*** DATA FOR PROCESSING ***

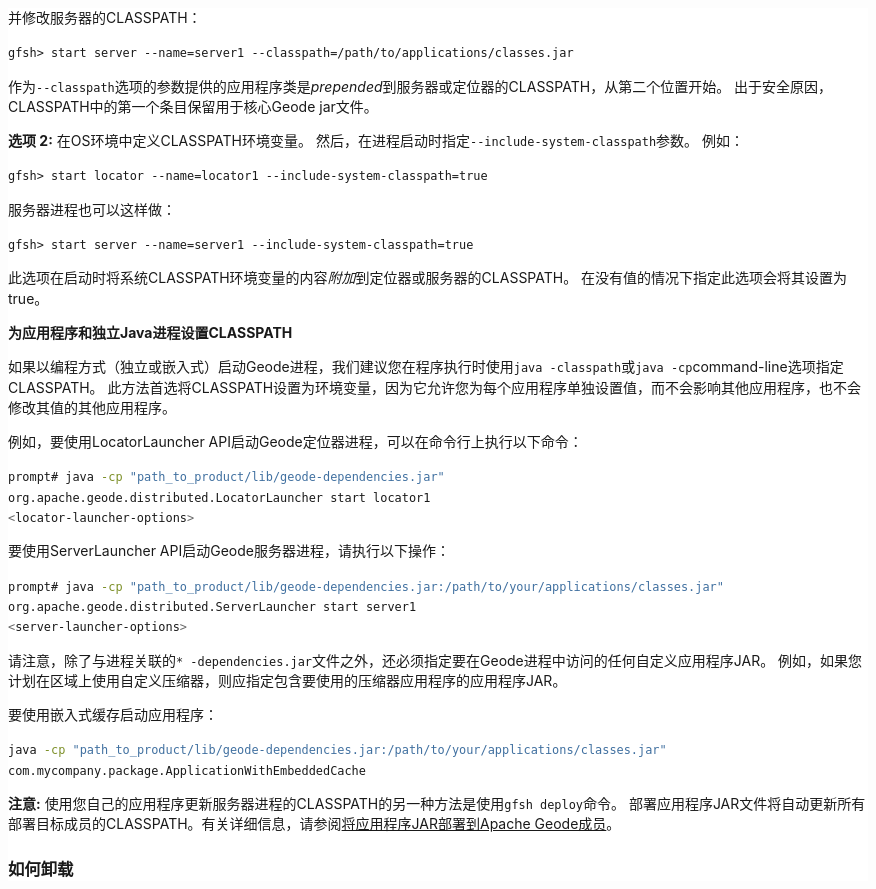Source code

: 并修改服务器的CLASSPATH：

```
gfsh> start server --name=server1 --classpath=/path/to/applications/classes.jar
```

作为`--classpath`选项的参数提供的应用程序类是*prepended*到服务器或定位器的CLASSPATH，从第二个位置开始。 出于安全原因，CLASSPATH中的第一个条目保留用于核心Geode jar文件。

**选项 2:** 在OS环境中定义CLASSPATH环境变量。 然后，在进程启动时指定`--include-system-classpath`参数。 例如：

```
gfsh> start locator --name=locator1 --include-system-classpath=true
```

服务器进程也可以这样做：

```
gfsh> start server --name=server1 --include-system-classpath=true
```

此选项在启动时将系统CLASSPATH环境变量的内容*附加*到定位器或服务器的CLASSPATH。 在没有值的情况下指定此选项会将其设置为true。

**为应用程序和独立Java进程设置CLASSPATH**

如果以编程方式（独立或嵌入式）启动Geode进程，我们建议您在程序执行时使用`java -classpath`或`java -cp`command-line选项指定CLASSPATH。 此方法首选将CLASSPATH设置为环境变量，因为它允许您为每个应用程序单独设置值，而不会影响其他应用程序，也不会修改其值的其他应用程序。

例如，要使用LocatorLauncher API启动Geode定位器进程，可以在命令行上执行以下命令：

```bash
prompt# java -cp "path_to_product/lib/geode-dependencies.jar"
org.apache.geode.distributed.LocatorLauncher start locator1
<locator-launcher-options>
```

要使用ServerLauncher API启动Geode服务器进程，请执行以下操作：

```bash
prompt# java -cp "path_to_product/lib/geode-dependencies.jar:/path/to/your/applications/classes.jar"
org.apache.geode.distributed.ServerLauncher start server1
<server-launcher-options>
```

请注意，除了与进程关联的`* -dependencies.jar`文件之外，还必须指定要在Geode进程中访问的任何自定义应用程序JAR。 例如，如果您计划在区域上使用自定义压缩器，则应指定包含要使用的压缩器应用程序的应用程序JAR。

要使用嵌入式缓存启动应用程序：

```bash
java -cp "path_to_product/lib/geode-dependencies.jar:/path/to/your/applications/classes.jar"
com.mycompany.package.ApplicationWithEmbeddedCache
```

**注意:** 使用您自己的应用程序更新服务器进程的CLASSPATH的另一种方法是使用`gfsh deploy`命令。 部署应用程序JAR文件将自动更新所有部署目标成员的CLASSPATH。有关详细信息，请参阅[将应用程序JAR部署到Apache Geode成员](http://geode.apache.org/docs/guide/17/configuring/cluster_config/deploying_application_jars.html#concept_4436C021FB934EC4A330D27BD026602C)。

<a name="7____如何卸载"></a>
### 如何卸载
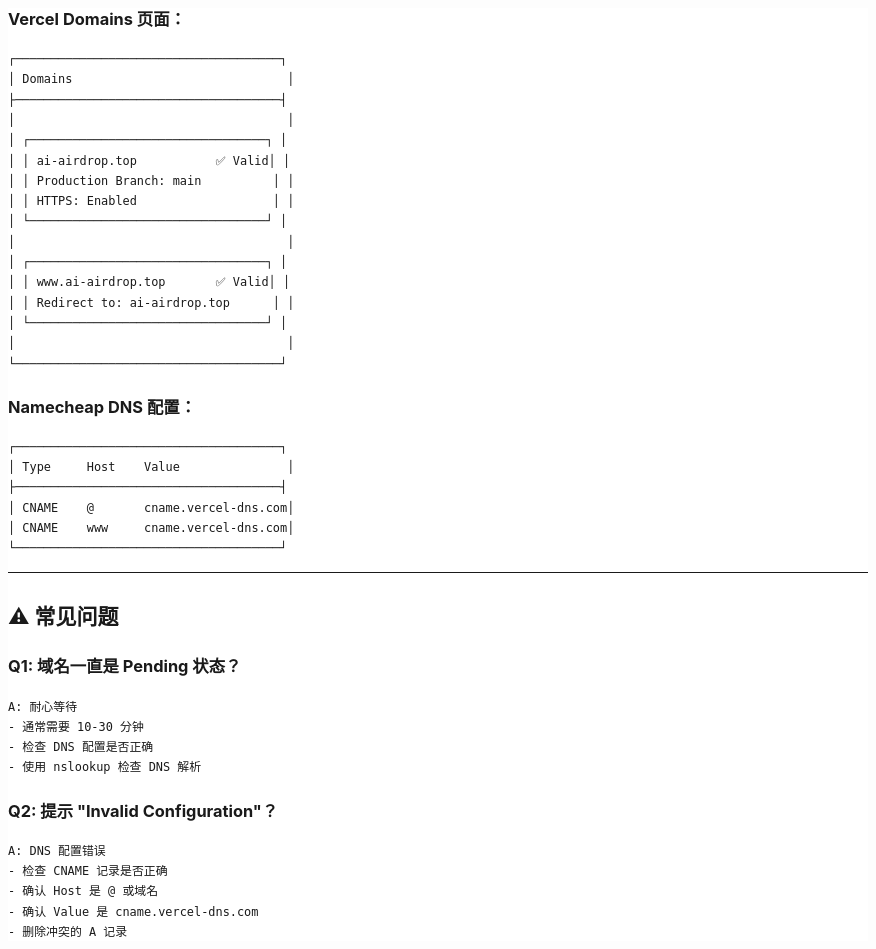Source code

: ### **Vercel Domains 页面：**
```
┌─────────────────────────────────────┐
│ Domains                              │
├─────────────────────────────────────┤
│                                      │
│ ┌─────────────────────────────────┐ │
│ │ ai-airdrop.top           ✅ Valid│ │
│ │ Production Branch: main          │ │
│ │ HTTPS: Enabled                   │ │
│ └─────────────────────────────────┘ │
│                                      │
│ ┌─────────────────────────────────┐ │
│ │ www.ai-airdrop.top       ✅ Valid│ │
│ │ Redirect to: ai-airdrop.top      │ │
│ └─────────────────────────────────┘ │
│                                      │
└─────────────────────────────────────┘
```

### **Namecheap DNS 配置：**
```
┌─────────────────────────────────────┐
│ Type     Host    Value               │
├─────────────────────────────────────┤
│ CNAME    @       cname.vercel-dns.com│
│ CNAME    www     cname.vercel-dns.com│
└─────────────────────────────────────┘
```

---

## ⚠️ 常见问题

### **Q1: 域名一直是 Pending 状态？**
```
A: 耐心等待
- 通常需要 10-30 分钟
- 检查 DNS 配置是否正确
- 使用 nslookup 检查 DNS 解析
```

### **Q2: 提示 "Invalid Configuration"？**
```
A: DNS 配置错误
- 检查 CNAME 记录是否正确
- 确认 Host 是 @ 或域名
- 确认 Value 是 cname.vercel-dns.com
- 删除冲突的 A 记录
```
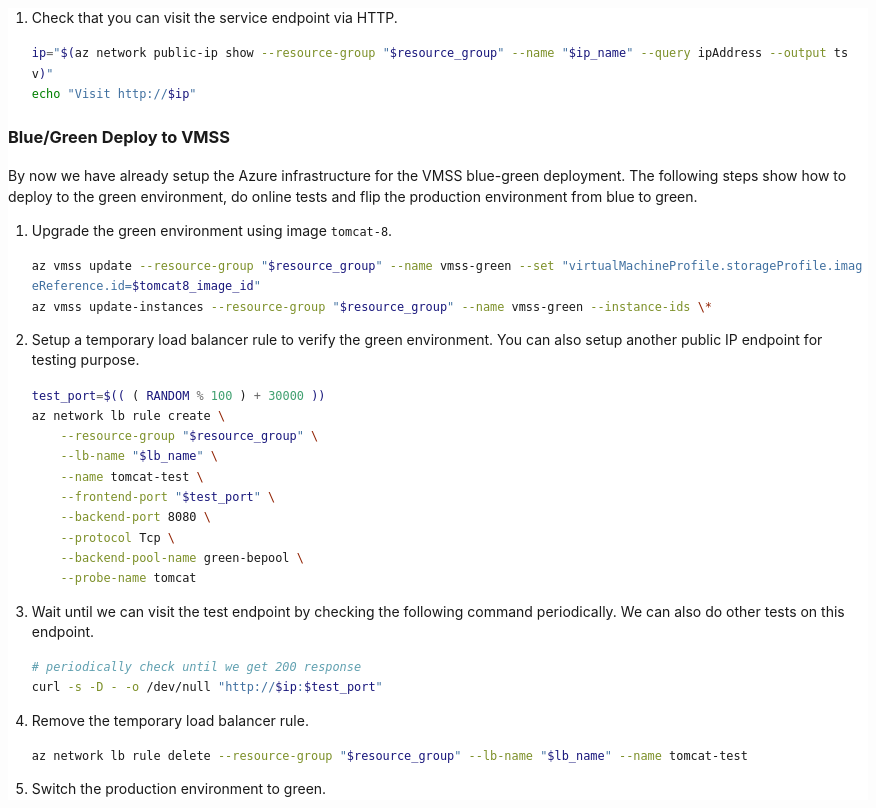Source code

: 1. Check that you can visit the service endpoint via HTTP.

   ```bash
   ip="$(az network public-ip show --resource-group "$resource_group" --name "$ip_name" --query ipAddress --output tsv)"
   echo "Visit http://$ip"
   ```

### Blue/Green Deploy to VMSS

By now we have already setup the Azure infrastructure for the VMSS blue-green deployment. The following steps show
how to deploy to the green environment, do online tests and flip the production environment from blue to green.

1. Upgrade the green environment using image `tomcat-8`.

   ```bash
   az vmss update --resource-group "$resource_group" --name vmss-green --set "virtualMachineProfile.storageProfile.imageReference.id=$tomcat8_image_id"
   az vmss update-instances --resource-group "$resource_group" --name vmss-green --instance-ids \*
   ```

1. Setup a temporary load balancer rule to verify the green environment. You can also setup another public IP endpoint
   for testing purpose.

   ```bash
   test_port=$(( ( RANDOM % 100 ) + 30000 ))
   az network lb rule create \
       --resource-group "$resource_group" \
       --lb-name "$lb_name" \
       --name tomcat-test \
       --frontend-port "$test_port" \
       --backend-port 8080 \
       --protocol Tcp \
       --backend-pool-name green-bepool \
       --probe-name tomcat
   ```

1. Wait until we can visit the test endpoint by checking the following command periodically. We can also do other
   tests on this endpoint.

   ```bash
   # periodically check until we get 200 response
   curl -s -D - -o /dev/null "http://$ip:$test_port"
   ```

1. Remove the temporary load balancer rule.

   ```bash
   az network lb rule delete --resource-group "$resource_group" --lb-name "$lb_name" --name tomcat-test
   ```

1. Switch the production environment to green.
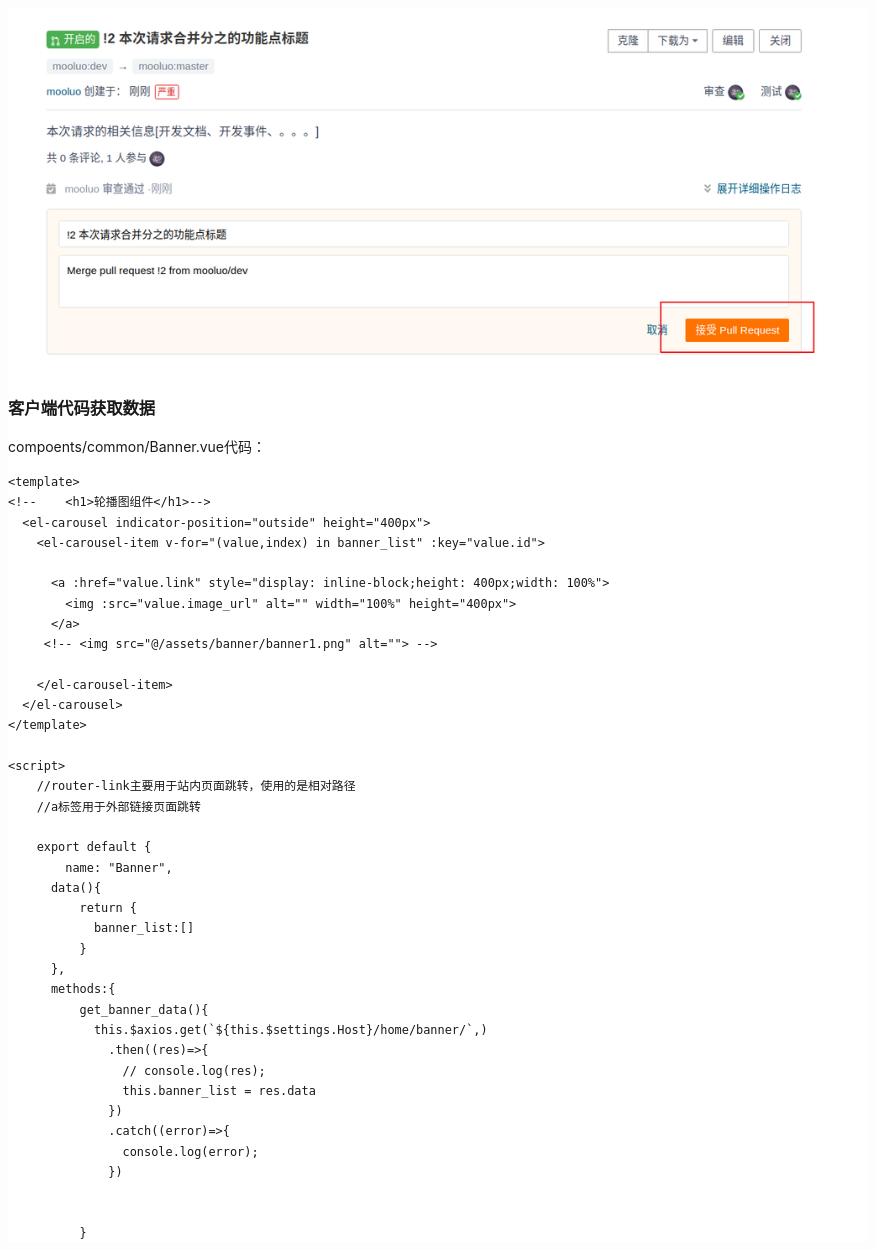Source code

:    ![1561520496375](assets\1561520496375.png)



### 客户端代码获取数据

compoents/common/Banner.vue代码：

```vue
<template>
<!--    <h1>轮播图组件</h1>-->
  <el-carousel indicator-position="outside" height="400px">
    <el-carousel-item v-for="(value,index) in banner_list" :key="value.id">

      <a :href="value.link" style="display: inline-block;height: 400px;width: 100%">
        <img :src="value.image_url" alt="" width="100%" height="400px">
      </a>
     <!-- <img src="@/assets/banner/banner1.png" alt=""> -->

    </el-carousel-item>
  </el-carousel>
</template>

<script>
    //router-link主要用于站内页面跳转，使用的是相对路径
    //a标签用于外部链接页面跳转

    export default {
        name: "Banner",
      data(){
          return {
            banner_list:[]
          }
      },
      methods:{
          get_banner_data(){
            this.$axios.get(`${this.$settings.Host}/home/banner/`,)
              .then((res)=>{
                // console.log(res);
                this.banner_list = res.data
              })
              .catch((error)=>{
                console.log(error);
              })


          }
```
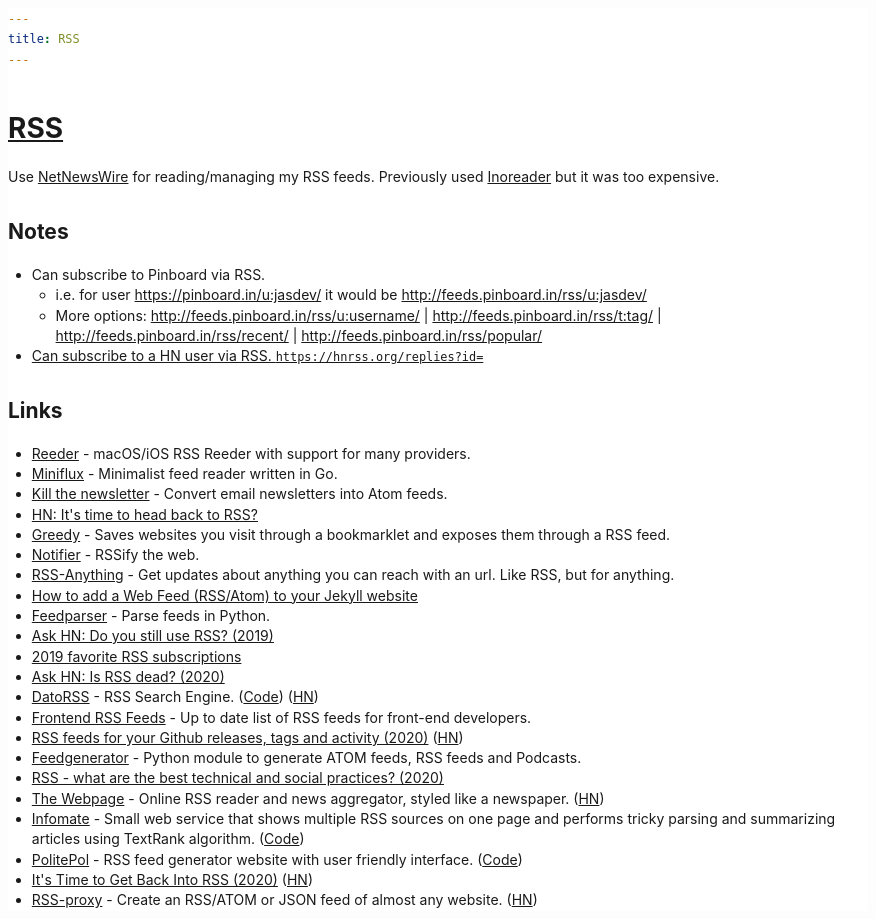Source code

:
 ```yaml
---
title: RSS
---
```


# [RSS](https://en.wikipedia.org/wiki/RSS)

Use [NetNewsWire](https://netnewswire.com/) for reading/managing my RSS feeds. Previously used [Inoreader](https://www.inoreader.com/) but it was too expensive.

## Notes

- Can subscribe to Pinboard via RSS.
  - i.e. for user https://pinboard.in/u:jasdev/ it would be http://feeds.pinboard.in/rss/u:jasdev/
  - More options: http://feeds.pinboard.in/rss/u:username/ | http://feeds.pinboard.in/rss/t:tag/ | http://feeds.pinboard.in/rss/recent/ | http://feeds.pinboard.in/rss/popular/
- [Can subscribe to a HN user via RSS. `https://hnrss.org/replies?id=`](https://news.ycombinator.com/item?id=24834158)

## Links

- [Reeder](http://reederapp.com/) - macOS/iOS RSS Reeder with support for many providers.
- [Miniflux](https://github.com/miniflux/miniflux) - Minimalist feed reader written in Go.
- [Kill the newsletter](https://www.kill-the-newsletter.com/) - Convert email newsletters into Atom feeds.
- [HN: It's time to head back to RSS?](https://news.ycombinator.com/item?id=16721690)
- [Greedy](https://github.com/rogierlommers/greedy) - Saves websites you visit through a bookmarklet and exposes them through a RSS feed.
- [Notifier](https://notifier.in/) - RSSify the web.
- [RSS-Anything](https://github.com/fabiospampinato/rssa) - Get updates about anything you can reach with an url. Like RSS, but for anything.
- [How to add a Web Feed (RSS/Atom) to your Jekyll website](https://gist.github.com/alexandru/ccabd60d52ad53027a7deb2ef01f5137)
- [Feedparser](https://github.com/kurtmckee/feedparser) - Parse feeds in Python.
- [Ask HN: Do you still use RSS? (2019)](https://news.ycombinator.com/item?id=21913598)
- [2019 favorite RSS subscriptions](https://danromero.org/2019-favorite-rss-subscriptions.html)
- [Ask HN: Is RSS dead? (2020)](https://news.ycombinator.com/item?id=22497184)
- [DatoRSS](http://www.datorss.com/) - RSS Search Engine. ([Code](https://github.com/dato-ai/dato.rss)) ([HN](https://news.ycombinator.com/item?id=31782461))
- [Frontend RSS Feeds](https://github.com/impressivewebs/frontend-feeds) - Up to date list of RSS feeds for front-end developers.
- [RSS feeds for your Github releases, tags and activity (2020)](https://www.ronaldsvilcins.com/2020/03/26/rss-feeds-for-your-github-releases-tags-and-activity/) ([HN](https://news.ycombinator.com/item?id=22691965))
- [Feedgenerator](https://github.com/lkiesow/python-feedgen) - Python module to generate ATOM feeds, RSS feeds and Podcasts.
- [RSS - what are the best technical and social practices? (2020)](https://lobste.rs/s/f1xb2d/rss_what_are_best_technical_social)
- [The Webpage](https://lobste.rs/s/ureotv/webpage_serverside_rendered_lo_fi_rss) - Online RSS reader and news aggregator, styled like a newspaper. ([HN](https://news.ycombinator.com/item?id=22863536))
- [Infomate](https://infomate.club/) - Small web service that shows multiple RSS sources on one page and performs tricky parsing and summarizing articles using TextRank algorithm. ([Code](https://github.com/vas3k/infomate.club))
- [PolitePol](https://politepol.com/en/) - RSS feed generator website with user friendly interface. ([Code](https://github.com/taroved/pol))
- [It's Time to Get Back Into RSS (2020)](https://danielmiessler.com/blog/its-time-to-get-back-into-rss/) ([HN](https://news.ycombinator.com/item?id=23212812))
- [RSS-proxy](https://github.com/damoeb/rss-proxy) - Create an RSS/ATOM or JSON feed of almost any website. ([HN](https://news.ycombinator.com/item?id=29369706))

*** End of DATA FOR PROCESSING ***

- _WHAT IS REQUIRED_
From the records above, copy each line in which the string "applications" occurs.

- _RESULT_
gfsh> start server --name=server1 --classpath=/path/to/applications/classes.jar
prompt# java -cp "path_to_product/lib/geode-dependencies.jar:/path/to/your/applications/classes.jar"
java -cp "path_to_product/lib/geode-dependencies.jar:/path/to/your/applications/classes.jar"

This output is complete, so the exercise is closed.